What does Latinx mean?

Latinx is a term that recently appeared in the vocabulary of many people, in particularly with young people of 13 to 34 years old or as researchers, including Neil Howe and William Strauss, call them millennials. Recently, academic researchers developed ways to express aspects of human identity, recognizing that this is a very complex thing to do. When it comes specifically to Latino identity the matter gets even more complex. Since Spanish language assigns gender to words (for example la mesa (table) is a female gender, while el libro (book) is male), more people are starting to explore ways to communicate in Spanish using words that are more inclusive of all genders, including women and people who don’t identify with neither female and male gender. I present to you Latinx. There are many reasons why many people chose to identify themselves using this term instead of using the traditional word Latino. After conducting an informal survey, we found 70 people who explained to us what Latinx mean to them:
How does a gender assigned word affect you or your community?
● “It erases Latina women.”
● “It is a general term used. Although people are becoming more aware of the different words used and what they mean.”
● “It seems to under-represent a lot of people”
● “It does not really affect my community and I tend not to pay much attention to the gendered term”
● “The French language has made me complacent with gendered term, and the whole concept of masculine being “neutral”. But I do agree that it’s problematic. I’ve started to sporadically use non-gendered words in French. It goes against my previous education and is not a reflex for me yet.”
● “Knowing that o is the masculine ending, it always seemed weird to me. Like men were somehow put first. My Spanish teacher explained that there could be a room with 100 women and if there was one man you would still use Nosotros. It always seemed weird.”
Most of the participants of this survey were millennials (67%). 58% identified themselves as females, 38% identified themselves as males and 67% said they were Latino/Latin@/Latinx.

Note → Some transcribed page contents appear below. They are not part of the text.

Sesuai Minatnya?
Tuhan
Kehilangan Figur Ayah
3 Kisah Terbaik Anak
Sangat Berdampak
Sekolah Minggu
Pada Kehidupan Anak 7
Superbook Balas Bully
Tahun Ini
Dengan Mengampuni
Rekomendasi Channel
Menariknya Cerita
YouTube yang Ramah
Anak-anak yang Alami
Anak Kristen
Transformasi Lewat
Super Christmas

Being a Latina I share many of the feelings expressed by the people who participated in the survey. Since the time when I was just a child, I thought it was strange that our language (Spanish) values male gender more than it does female. One of the comments that I felt I agreed with was about the use of the word nosotros (we, us) when the majority of people present are women. I think that Spanish language is inclusive of men, as this example shows, but it is not inclusive of women in any other situation.

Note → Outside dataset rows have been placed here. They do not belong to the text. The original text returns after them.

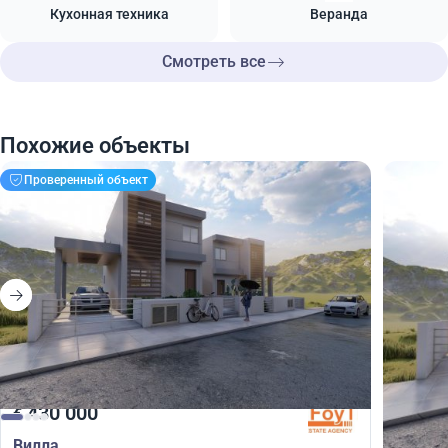
Кухонная техника
Веранда
Смотреть все
Похожие объекты
Проверенный объект
430 000
430
€
€
Вилла
Вилла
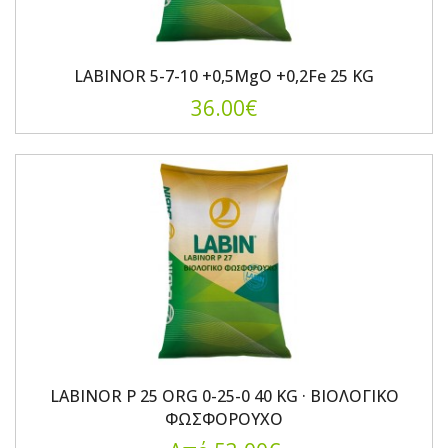
LABINOR 5-7-10 +0,5MgO +0,2Fe 25 KG
36.00€
LABINOR P 25 ORG 0-25-0 40 KG · ΒΙΟΛΟΓΙΚΟ
ΦΩΣΦΟΡΟΥΧΟ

Nevertheless, we are learning as a society that there are more gender identities besides “female” or “male” and we continue inventing ways to be more inclusive.
As a woman who fights to be more inclusive in all aspects of my life, the language, for me, is an important part to continue on with this fight.
As to the rest of the population, I want to include them and not only in my daily actions, but also in my language. That is why I support the use of Latinx to represent my people.
My Hola Iowa editor favors the traditional term of Latino or Latina.

What do you think? Would you use the word Latinx?